① ハンカチ――スマホ・アンドロイドでまず Macy を検索、結果はゼロ。ノードストロムでは大昔からのブランドが1つのみ。ウォルマートでは、無地モノ 2点 が見つかったが、Xmasに間に合わずダメ。 そこで、予定にはなかったアマゾンで検索。結果の 5,000点のうち、Prime 配送に絞ると 850  の選択肢が得られた。そこで、6枚 $10.99 の柄物を選択。

 SmartWool ブランドのソックス――以前に買った経験がある Nordstrom REI をオフィスの PC で検索。ノードストロムで 6点上がってきたが、希望するシカゴ店でのピックアップが出来ないのでダメ。REIも同じ。Macyとウォルマートではそのブランドの扱いなし。またまたアマゾンをチェック。望むサイズの Prime  配達で 118点 の選択肢が上がった。しかし、課題はそもそもアマゾン・チェックではないので、この課題については放棄。

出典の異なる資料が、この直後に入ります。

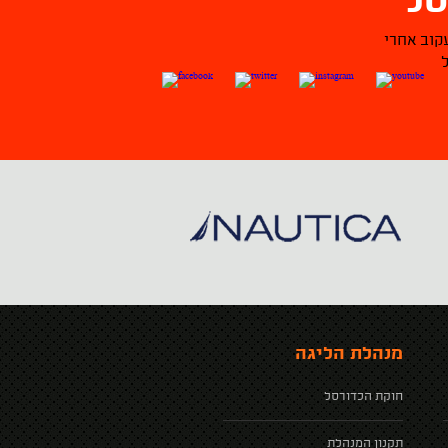
ל
קוב אחרי
מנהלת הליגה
חוקת הכדורסל
תקנון המנהלת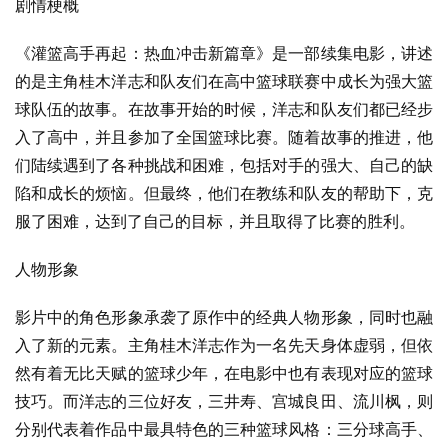
剧情梗概
《灌篮高手再起：热血冲击新篇章》是一部续集电影，讲述
的是主角桂木洋志和队友们在高中篮球联赛中成长为强大篮
球队伍的故事。在故事开始的时候，洋志和队友们都已经步
入了高中，并且参加了全国篮球比赛。随着故事的推进，他
们陆续遇到了各种挑战和困难，包括对手的强大、自己的缺
陷和成长的烦恼。但最终，他们在教练和队友的帮助下，克
服了困难，达到了自己的目标，并且取得了比赛的胜利。
人物形象
影片中的角色形象承袭了原作中的经典人物形象，同时也融
入了新的元素。主角桂木洋志作为一名先天身体虚弱，但依
然有着无比天赋的篮球少年，在电影中也有表现对应的篮球
技巧。而洋志的三位好友，三井寿、宫城良田、流川枫，则
分别代表着作品中最具特色的三种篮球风格：三分球高手、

 母用、アイディアさがし――これは、商品指定をしないので簡単、と思ったが、非常に苦労した。とりあえず Macys.com に入って、まずジュエリーへ。手間がかかりそうだったので化粧品に移動。母が好きなエステ・ローダーの Beautiful を探すと、12 点が上がった。さらに“pick up in store”を“ シカゴ店”、で9点に絞り込み、その中の30周年記念企画商品に決めた。ところが商品説明の詳細を見ると、これは、「ウェブからの配達」と。改めて郵便番号を入力したが、これにはイラついた。

 というレポートです。

 この3社は、米国でもオムニチャネルを強力に推進している 3大小売業です。皆さんの評価では、何点を上げますか?

 ここから学べることは、「オムニチャネル企業の約束は、商品数、配達条件が多様化し、顧客のスピード検索、スピード購入への要求が加速するなか、並大抵のことではない」 ことです。